### Estratto
# # # #
La capra in araldica principalmente fu assunta a simbolo di fatica, spirito di adattamento, pace e benvolenza grazie ai quali era l’animale per eccellenza capace di vivere e prolificare su terreni impervi e aridi, in grado di consentire all’uomo l’allevamento e la sopravvivenza in territori che per la loro struttura morfologica non consentivano altri tipi di allevamenti o coltivazioni.
Da questa sua energia frizzante nasce la fertilità e la vita, nella mitologia greca è difatti la capra Amaltea a nutrire Zeus infante che la madre aveva nascosto nell’isola di Creta per proteggerlo dal padre Crono che divorava i propri figli. Diventato adulto e re degli Dei Zeus con una delle sue corna creò la cornucopia, il corno dell’abbondanza traboccante di cibo e bevande e alla sua morte la immortalò per sempre tra le stelle della costellazione del Capricorno.
Sempre in Grecia è la capra ad essere sacra a Dionisio: i grandi poeti greci ottenevano come premio per le loro opere migliori un capro. Dal suo nome dall’antico greco “tragos” derivo quello di “tragedia”.
Significativo il richiamo alla mitologia nordica: Heidrum è il nome della grande capra che, dal tetto del mondo di Valhall, dove i valorosi morti in battaglia vengono accolti, dona l'”idromele”, nettare dolcissimo che sgorga in continua abbondanza dalle sue infaticabili mammelle e con la leggenda norvegese dove il carro di Thor, il dio del tuono, veniva rappresentato con la barba rossa, una corona di stelle in testa, una cintura magica, sopra un carro tirato da due capre. Sopravvive ancora oggi l’usanza svedese di mettere sotto l’albero di Natale, una piccola capra di paglia oppure sui rami delle palline con quella forma.
# # # #
### Verifica la comprensione
**A.** Estrai dal testo sulla capra la parte che si apre con le parole contenenti "Da questa sua" e si chiude con "costellazione del Capricorno.".
**B.** Prosegui il testo sulla capra nell'araldica e nel mito a partire dalla sua ultima frase.

### Sezione dati
# # # #
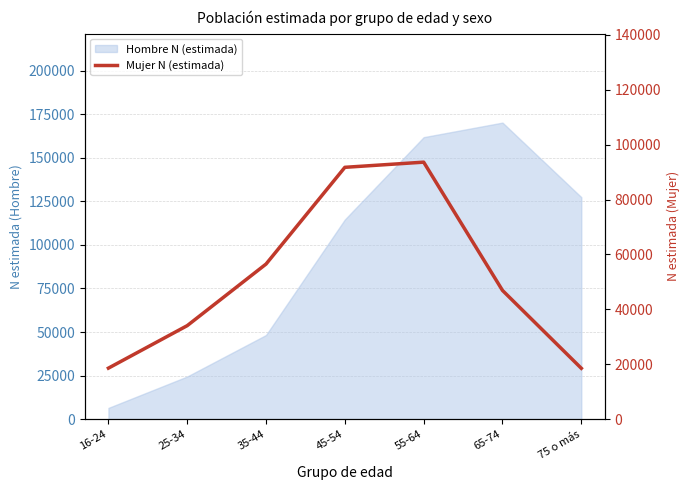

At which label is the value closest to 56069?

35-44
# # # #
### Elenco risposte
**A.**
Da questa sua energia frizzante nasce la fertilità e la vita, nella mitologia greca è difatti la capra Amaltea a nutrire Zeus infante che la madre aveva nascosto nell’isola di Creta per proteggerlo dal padre Crono che divorava i propri figli. Diventato adulto e re degli Dei Zeus con una delle sue corna creò la cornucopia, il corno dell’abbondanza traboccante di cibo e bevande e alla sua morte la immortalò per sempre tra le stelle della costellazione del Capricorno.

**B.**
In India è considerata la madre del mondo e per altri popoli asiatici le sue corna sono il retaggio del suo legame con il potere degli Dei attraverso la quale passano i loro fulmini scagliati a terra.
E’ abbastanza recente invece l’accezione negativa attribuita a questo animale dalla chiesa cattolica che ha cercato di sopprimere la sua venerazione, in antitesi alla mitologia greca che coglieva nel profondo legame di questo animale con la terra, la natura ed il mondo silvestre e con la sua facilità di partorire ed essere madre, un simbolo sessuale sottolineato tra l’altro dall’investitura del cornucopia da parte di Zeus.
La chiesa volle quindi attribuire all’animale un valore spregiativo associandolo a Satana, a rapporti sessuali libertini ed incontrollati, attribuzione negativa che trovò facile terreno nei circoli occultisti alla moda di Inghilterra e Francia e che con l’inquisizione si trasformò nella orribile caccia alle streghe organizzatrici di orgie con il Demonio.
In origine, quando la notte era ancora buia e rischiarata soltanto dai lampi del mito, veniva considerata l’essenza stessa della virilità, il simbolo della potenza sessuale maschile e, di conseguenza, la raffigurazione degli istinti primitivi, degli impulsi incontrollati. Capro, quindi, più che capra, come venne chiamata in epoca più civilizzata nel tentativo di addomesticarne il terribile recondito significato, o capretta, come ci piace chiamarla oggi "rimpicciolendone" ancor di più la natura selvatica e inquietante. Non a caso Pan, il dio greco dei boschi e dei pascoli, veniva rappresentato tutto peloso, con i piedi da capra, due corna sulla fronte e una lunga barba, mentre nelle statue che lo tramandavano non mancava mai un fallo ben eretto.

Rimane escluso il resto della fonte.